La Commissione Europea ha riaperto il fascicolo sulla Consortia Block Exemption Regulation, ossia la norma comunitaria che consente alle compagnie marittime che operano nel container di formare alleanze, in deroga alla normale normativa sulla concorrenza. Può farlo che ha una quota di mercato combinata inferiore al 30%, a specifiche condizioni, per condividere le navi in alcuni servizi di linea. La Cber è usata soprattutto sulle rotte tra Asia ed Europa.
In teoria, l’esenzione non permette la creazione di cartelli, perché non si possono fissare tariffe, ma negli ultimi due anni è stata molto contestata dagli spedizionieri, durante la fase dell’impennata dei noli. Il Cber è entrato in vigore nel 2009 ed è stato prorogato due volte fino al 25 aprile 2024. Proprio le denunce degli spedizionieri, tra cui quelle del Global Shippers Forum, hanno spinto la Commissione Europea a riprendere in mano la questione.
Per farlo ha diffuso ad agosto 2022 un invito a presentare contributi sull’efficacia di questo provvedimento e ha inviato agli operatori del settore (spedizionieri, imprese portuali, terminalisti, autotrasportatori e aziende logistiche) alcuni questionari per acquisire dati sull’impatto del Cber sulle loro attività dal 2020 a oggi. Tali informazioni saranno usate per decidere se prorogare o annullare l’esenzione.

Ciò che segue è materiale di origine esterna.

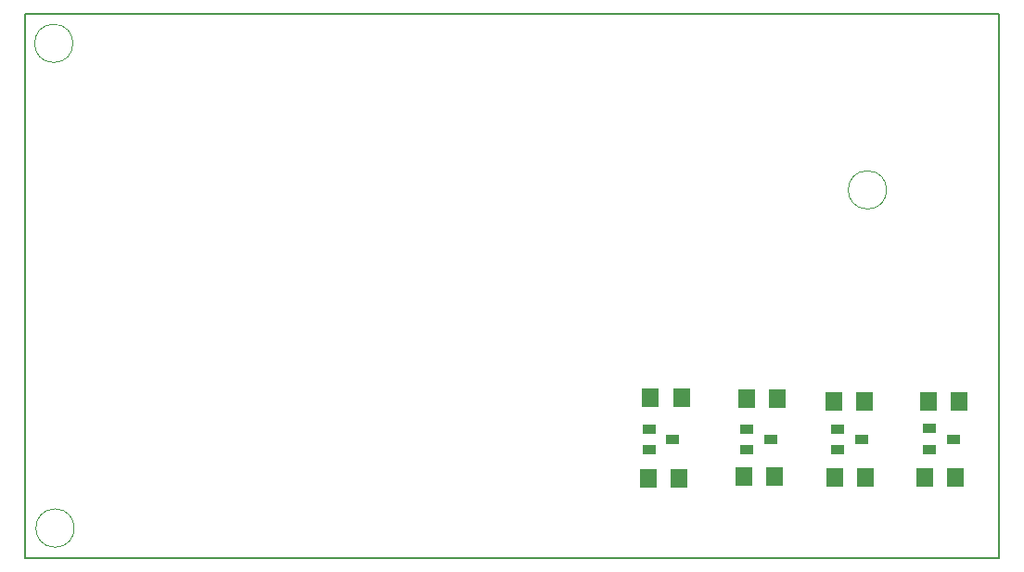
<source format=gbr>
%FSLAX35Y35*%
%MOIN*%
G04 EasyPC Gerber Version 18.0.8 Build 3632 *
%ADD115R,0.05899X0.06687*%
%ADD11C,0.00100*%
%ADD10C,0.00500*%
%ADD125R,0.05112X0.03537*%
X0Y0D02*
D02*
D10*
X11020Y250D02*
X361020D01*
Y195801*
X11020*
Y250*
D02*
D11*
X21325Y192061D02*
G75*
G03Y178281J-6890D01*
G01*
G75*
G03Y192061J6890*
G01*
X21788Y17780D02*
G75*
G03Y4000J-6890D01*
G01*
G75*
G03Y17780J6890*
G01*
X313746Y139374D02*
G75*
G03Y125594J-6890D01*
G01*
G75*
G03Y139374J6890*
G01*
D02*
D115*
X234957Y28902D03*
X235823Y57681D03*
X245981Y28902D03*
X246847Y57681D03*
X269367Y29315D03*
X270174Y57465D03*
X280390Y29315D03*
X281197Y57465D03*
X301798Y56579D03*
X301935Y28970D03*
X312821Y56579D03*
X312959Y28970D03*
X334327Y29089D03*
X335577Y56372D03*
X345351Y29089D03*
X346601Y56372D03*
D02*
D125*
X235174Y39030D03*
Y46510D03*
X243835Y42770D03*
X270262Y39098D03*
Y46579D03*
X278924Y42839D03*
X303136Y39098D03*
Y46579D03*
X311798Y42839D03*
X336138Y39177D03*
Y46657D03*
X344800Y42917D03*
X0Y0D02*
M02*

</source>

Lo scontro tra spedizionieri e compagnie marittime prosegue anche negli Stati Uniti, dove ha raggiunto le aule dei Tribunali civili. Il caso più recente riguarda la causa intentata dal raggruppamento di spedizionieri US Shipper contro la compagnia danese Maersk. L’accusa è di non avere rispettato gli obblighi contrattuali durante la fase d’emergenza della pandemia. In concreto US Shippers afferma che Maersk non ha fornito gli spazi di stiva concordati nel 2020, venendoli (presumibilmente a tariffe più alte) ad altri operatori. US Shipper chiede un risarcimento di 180 milioni di dollari.